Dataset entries
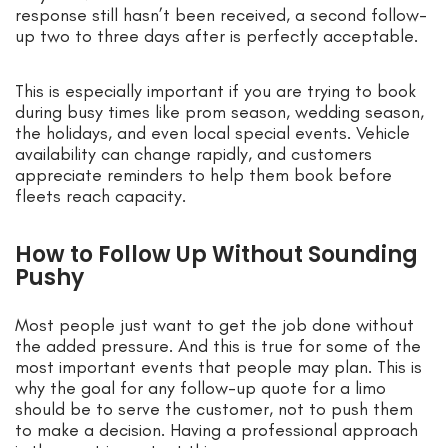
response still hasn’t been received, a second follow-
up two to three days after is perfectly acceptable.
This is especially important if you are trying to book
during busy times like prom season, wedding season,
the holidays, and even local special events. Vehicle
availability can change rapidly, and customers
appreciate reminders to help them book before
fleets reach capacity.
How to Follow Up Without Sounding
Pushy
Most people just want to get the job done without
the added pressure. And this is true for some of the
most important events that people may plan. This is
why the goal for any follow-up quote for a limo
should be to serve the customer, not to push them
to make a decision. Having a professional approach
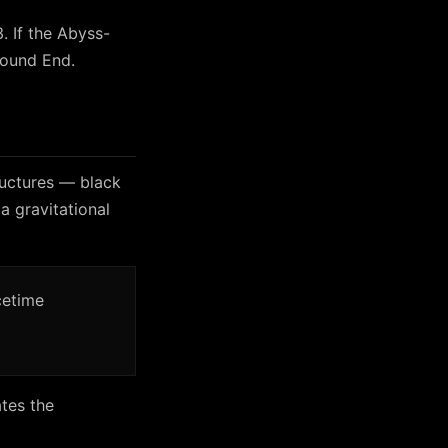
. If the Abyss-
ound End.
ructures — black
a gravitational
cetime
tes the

## Written task
Omit the pictures; set down each record exactly.

## Completed task
response still hasn’t been received, a second follow-
up two to three days after is perfectly acceptable.
This is especially important if you are trying to book
during busy times like prom season, wedding season,
the holidays, and even local special events. Vehicle
availability can change rapidly, and customers
appreciate reminders to help them book before
fleets reach capacity.
How to Follow Up Without Sounding
Pushy
Most people just want to get the job done without
the added pressure. And this is true for some of the
most important events that people may plan. This is
why the goal for any follow-up quote for a limo
should be to serve the customer, not to push them
to make a decision. Having a professional approach
. If the Abyss-
ound End.
ructures — black
a gravitational
cetime
tes the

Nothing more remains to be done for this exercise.